WORK INSTRUCTION: Return each line of the listing below, unchanged, and omit the images.

RECORDS TO PROCESS:

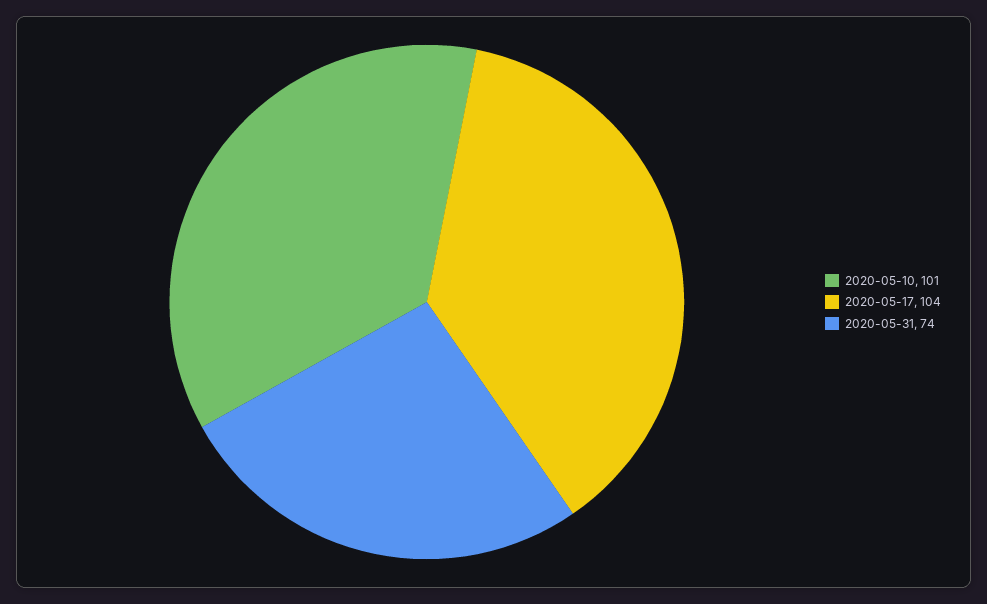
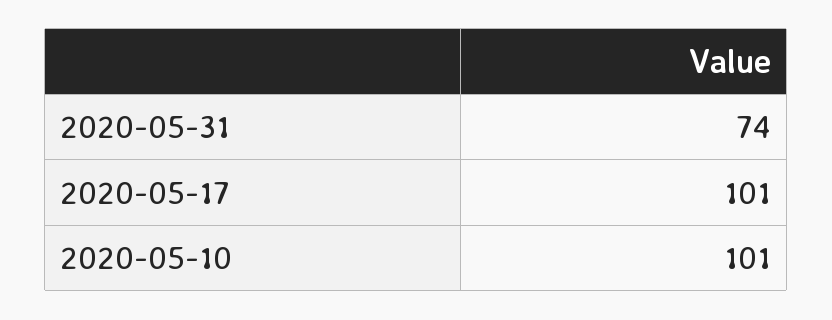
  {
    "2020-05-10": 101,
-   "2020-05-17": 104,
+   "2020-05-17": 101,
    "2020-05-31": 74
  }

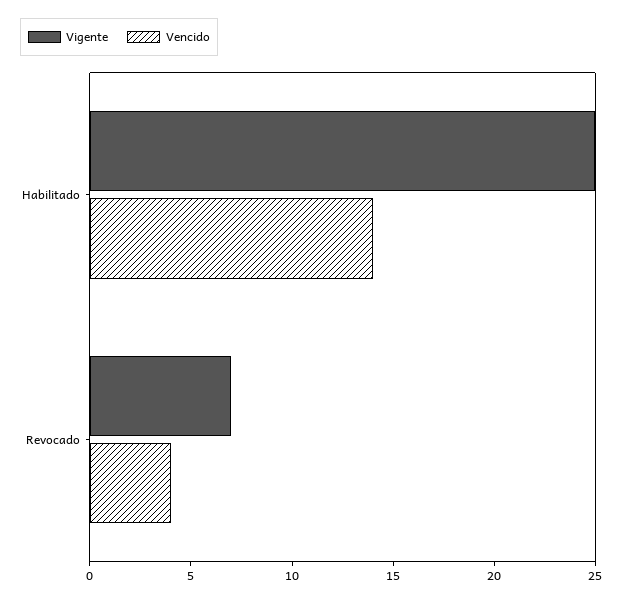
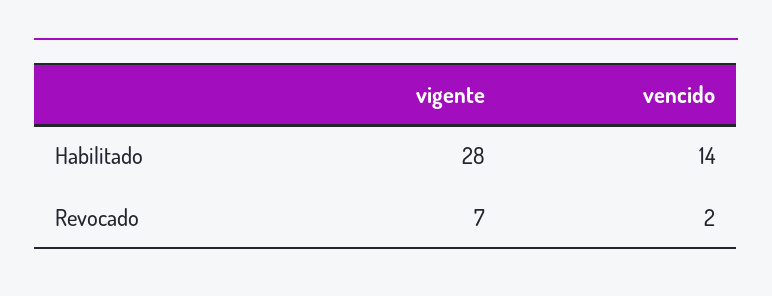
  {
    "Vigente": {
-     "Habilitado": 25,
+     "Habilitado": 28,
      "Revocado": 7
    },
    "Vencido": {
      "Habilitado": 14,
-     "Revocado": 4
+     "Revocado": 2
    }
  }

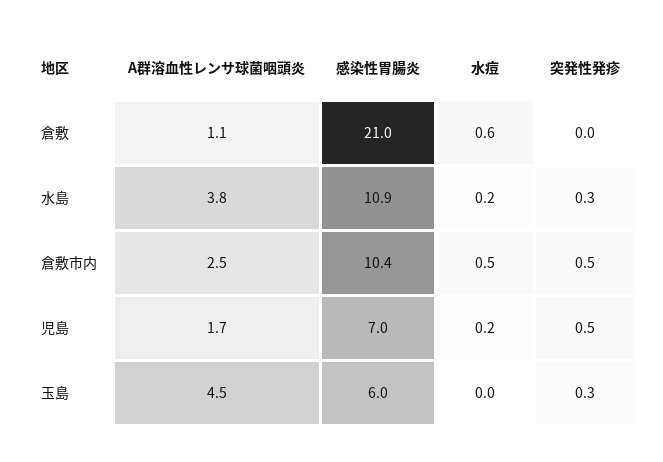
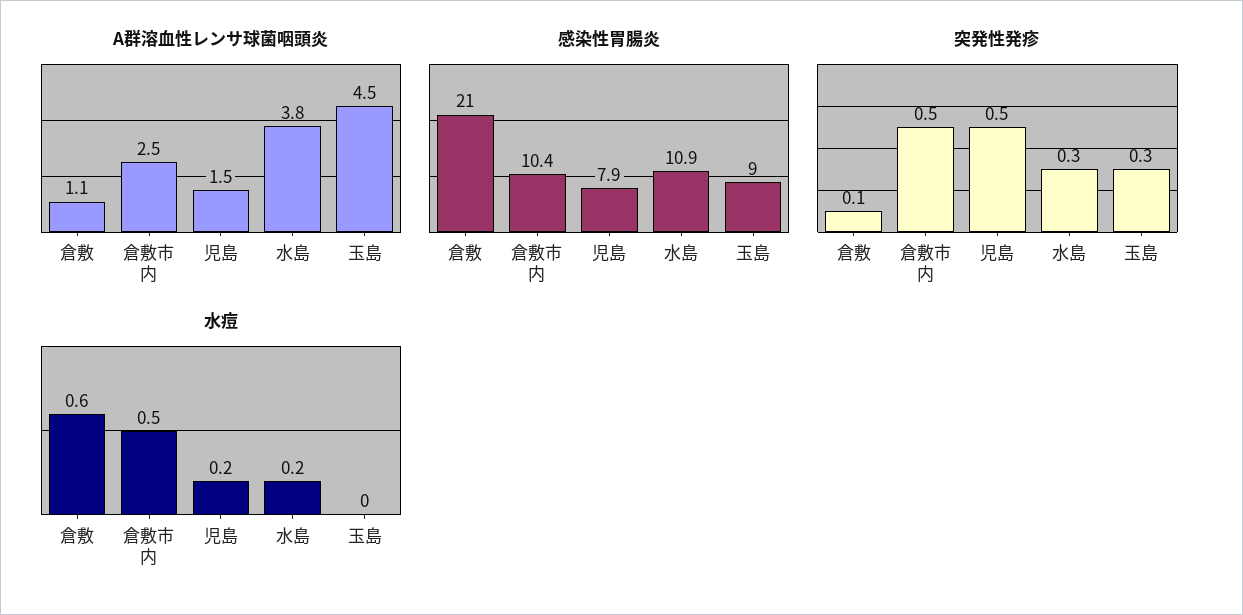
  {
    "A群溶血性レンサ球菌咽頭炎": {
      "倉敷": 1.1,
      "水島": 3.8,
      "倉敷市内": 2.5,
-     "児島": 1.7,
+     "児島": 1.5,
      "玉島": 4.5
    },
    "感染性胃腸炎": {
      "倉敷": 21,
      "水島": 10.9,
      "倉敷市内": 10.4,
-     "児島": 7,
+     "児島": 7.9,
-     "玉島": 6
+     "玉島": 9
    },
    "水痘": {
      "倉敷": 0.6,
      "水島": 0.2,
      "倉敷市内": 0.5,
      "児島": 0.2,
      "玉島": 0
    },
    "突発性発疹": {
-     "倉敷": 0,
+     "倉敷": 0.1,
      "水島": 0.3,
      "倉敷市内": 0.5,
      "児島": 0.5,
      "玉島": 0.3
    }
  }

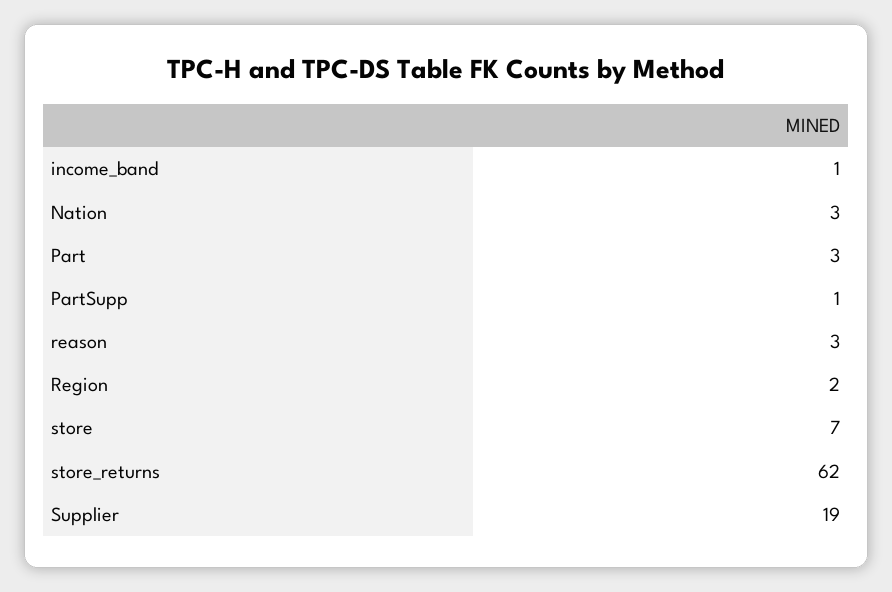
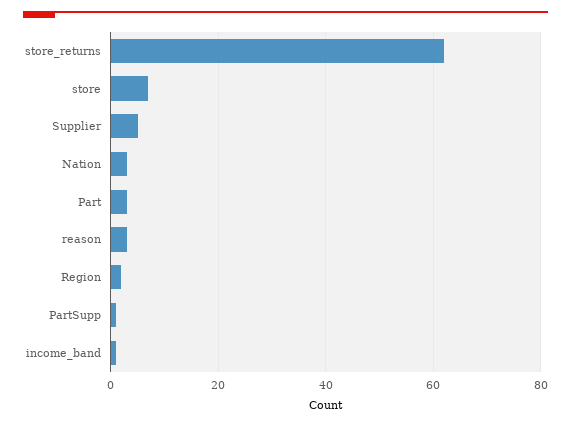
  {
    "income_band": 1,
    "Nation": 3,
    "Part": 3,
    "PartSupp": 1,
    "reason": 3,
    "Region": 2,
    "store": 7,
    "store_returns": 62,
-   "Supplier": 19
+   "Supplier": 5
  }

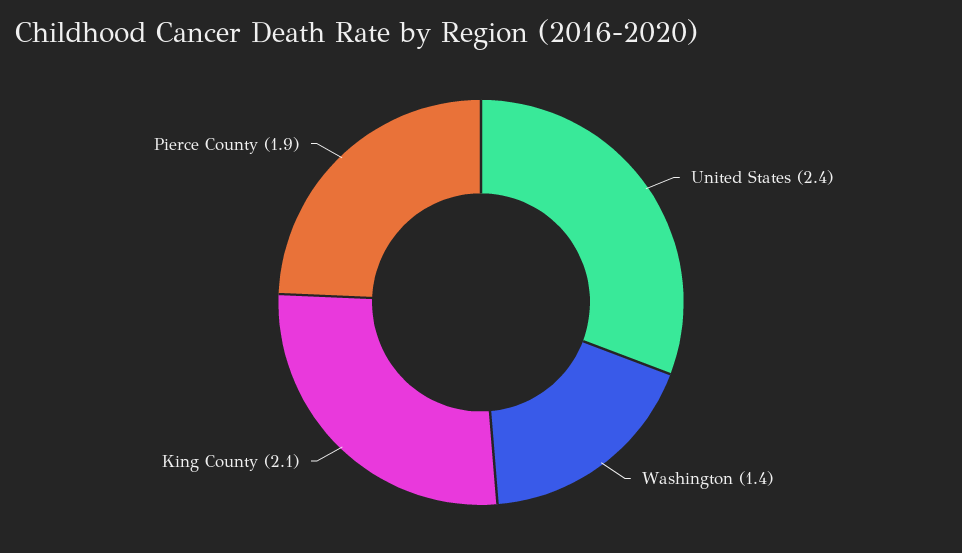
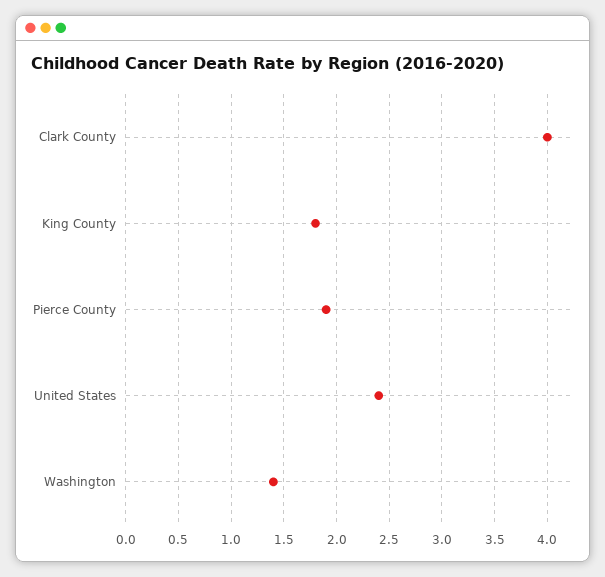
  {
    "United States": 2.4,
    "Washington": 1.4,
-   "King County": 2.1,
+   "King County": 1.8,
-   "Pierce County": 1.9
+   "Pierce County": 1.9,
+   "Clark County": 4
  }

REPLY:
  {
    "2020-05-10": 101,
-   "2020-05-17": 104,
+   "2020-05-17": 101,
    "2020-05-31": 74
  }

  {
    "Vigente": {
-     "Habilitado": 25,
+     "Habilitado": 28,
      "Revocado": 7
    },
    "Vencido": {
      "Habilitado": 14,
-     "Revocado": 4
+     "Revocado": 2
    }
  }

  {
    "A群溶血性レンサ球菌咽頭炎": {
      "倉敷": 1.1,
      "水島": 3.8,
      "倉敷市内": 2.5,
-     "児島": 1.7,
+     "児島": 1.5,
      "玉島": 4.5
    },
    "感染性胃腸炎": {
      "倉敷": 21,
      "水島": 10.9,
      "倉敷市内": 10.4,
-     "児島": 7,
+     "児島": 7.9,
-     "玉島": 6
+     "玉島": 9
    },
    "水痘": {
      "倉敷": 0.6,
      "水島": 0.2,
      "倉敷市内": 0.5,
      "児島": 0.2,
      "玉島": 0
    },
    "突発性発疹": {
-     "倉敷": 0,
+     "倉敷": 0.1,
      "水島": 0.3,
      "倉敷市内": 0.5,
      "児島": 0.5,
      "玉島": 0.3
    }
  }

  {
    "income_band": 1,
    "Nation": 3,
    "Part": 3,
    "PartSupp": 1,
    "reason": 3,
    "Region": 2,
    "store": 7,
    "store_returns": 62,
-   "Supplier": 19
+   "Supplier": 5
  }

  {
    "United States": 2.4,
    "Washington": 1.4,
-   "King County": 2.1,
+   "King County": 1.8,
-   "Pierce County": 1.9
+   "Pierce County": 1.9,
+   "Clark County": 4
  }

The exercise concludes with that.